- Text -
════════════════
Normative, organisatorische und technische Anforderungen zielen darauf ab, die Risiken einer Datenverarbeitung für Betroffene zu minimieren.
Damit Daten genutzt, bzw. Wert aus ihnen geschöpft werden kann, müssen sie gebrauchstauglich ("fit for use") gemacht werden. Ein wesentliches Kriterium für ihre Gebrauchstauglichkeit ist die Qualität der Daten. Dies bezieht sich jedoch nicht nur, ob die in den Daten enthaltenen Informationen plausibel sind oder inwieweit der Datensatz vollständig und ohne Messfehler ist. Daten weisen nur dann eine hohe Qualität auf, wenn sie nicht nur unter technischen Gesichtspunkten sinnvoll verarbeitet werden können, sondern wenn sie unter Anwendung der geltenden Gesetze und sonstigen Anforderungen auch verwendet werden dürfen.
Wenn Daten in einen Prozess einfließen, wirken sich normative und organisatorische Anforderungen, die durch den jeweiligen Kontext gestellt werden, auf die technische Umsetzung des Vorhabens aus (vgl. Grafenstein, 2022). Normative Anforderungen können rechtliche Regularien auf nationaler oder auf europäischer Ebene sein (etwa der Data Act, Data Governance Act, AI Act, INSPIRE, etc.) oder auch kulturelle, gesellschaftliche und politische Normen und Werte. Organisatorische Anforderungen ergeben sich aus den Strukturen und Praktiken, die ein datengetriebenes Vorhaben konkret umsetzen. Datenqualität ist also keine rein technische Frage oder eine der Vollständigkeit des Datensatzes und Plausibilität der Werte, sondern insbesondere auch eine rechtliche bzw. normative (vgl. von Grafenstein, 2021).
════════════════
- Bereitgestellte Daten -
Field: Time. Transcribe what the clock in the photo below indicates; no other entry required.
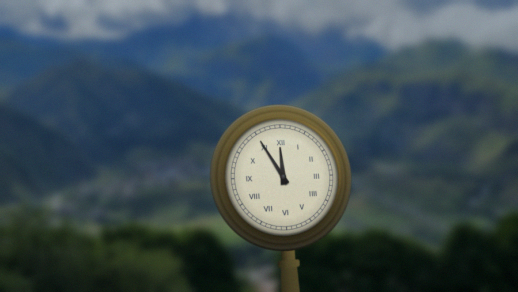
11:55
════════════════
- Aufgaben -
• 1. Beantworte zum Text über Datenqualität diese Fragen:
(a) Worauf zielen normative, organisatorische und technische Anforderungen ab?
(b) Was nennt der Text als wesentliches Kriterium für die Gebrauchstauglichkeit von Daten?
(c) Woraus ergeben sich organisatorische Anforderungen?
• 2. Gib den Abschnitt des Textes über Datenqualität von „Damit Daten genutzt, bzw.“ bis hinunter zu „verwendet werden dürfen.“ erneut wieder, und tausche dabei „Qualität“ gegen „Güte“ aus.
• 3. Schreibe den Text über Datenqualität im Anschluss an seinen letzten Satz weiter.

- Lösungen -
• 1.
(a) Sie zielen darauf ab, die Risiken einer Datenverarbeitung für Betroffene zu minimieren.
(b) Die Qualität der Daten.
(c) Aus den Strukturen und Praktiken, die ein datengetriebenes Vorhaben konkret umsetzen.

• 2.
Damit Daten genutzt, bzw. Wert aus ihnen geschöpft werden kann, müssen sie gebrauchstauglich ("fit for use") gemacht werden. Ein wesentliches Kriterium für ihre Gebrauchstauglichkeit ist die Güte der Daten. Dies bezieht sich jedoch nicht nur, ob die in den Daten enthaltenen Informationen plausibel sind oder inwieweit der Datensatz vollständig und ohne Messfehler ist. Daten weisen nur dann eine hohe Güte auf, wenn sie nicht nur unter technischen Gesichtspunkten sinnvoll verarbeitet werden können, sondern wenn sie unter Anwendung der geltenden Gesetze und sonstigen Anforderungen auch verwendet werden dürfen.

• 3.
Weitere Infos dazu findest du im in dem Modul: Wem gehören eigentlich die Daten?
Die Herausforderung dabei ist: In einem datengetriebenen Prozess müssen sich alle Akteure so organisieren, dass die normative, organisatorische und technische Ebene miteinander verzahnt sind. Dies kann durch Koordination gelingen, ist jedoch eine äußerst komplexe Aufgabe, nicht nur wegen der unterschiedlichen Ziele, Methoden, Prozesse und Strukturen der jeweiligen Akteure, sondern auch wegen ihrer unterschiedlichen mentalen Modelle und Terminologien.
Abweichende Wert-Risiko-Vorstellungen ausgleichen
Das große Konfliktpotential an der Erhebung und Wiederverwendung von Daten liegt darin begründet, dass alle Stakeholder unterschiedliche subjektive Vorstellungen vom Wert und dem Risiko der Erhebung und Verarbeitung von Daten haben. Kommunale Verwaltungen sind in datengetriebenen Prozessen mit einer Reihe wiederkehrender Anforderungen konfrontiert. Diese adressieren die unterschiedlichen Auffassungen, Interessen und Risikoeinschätzungen der betroffenen Akteure hinsichtlich der Erhebung und (Wieder-)Verwendung von Daten (vgl. Grafenstein, 2022 / Pohle et al., 2023).
Um die Risiken zu minimieren und die Wertschöpfung zu maximieren, müssen alle Akteure optimal koordiniert werden, sodass Interessenkonflikte aufgelöst werden können.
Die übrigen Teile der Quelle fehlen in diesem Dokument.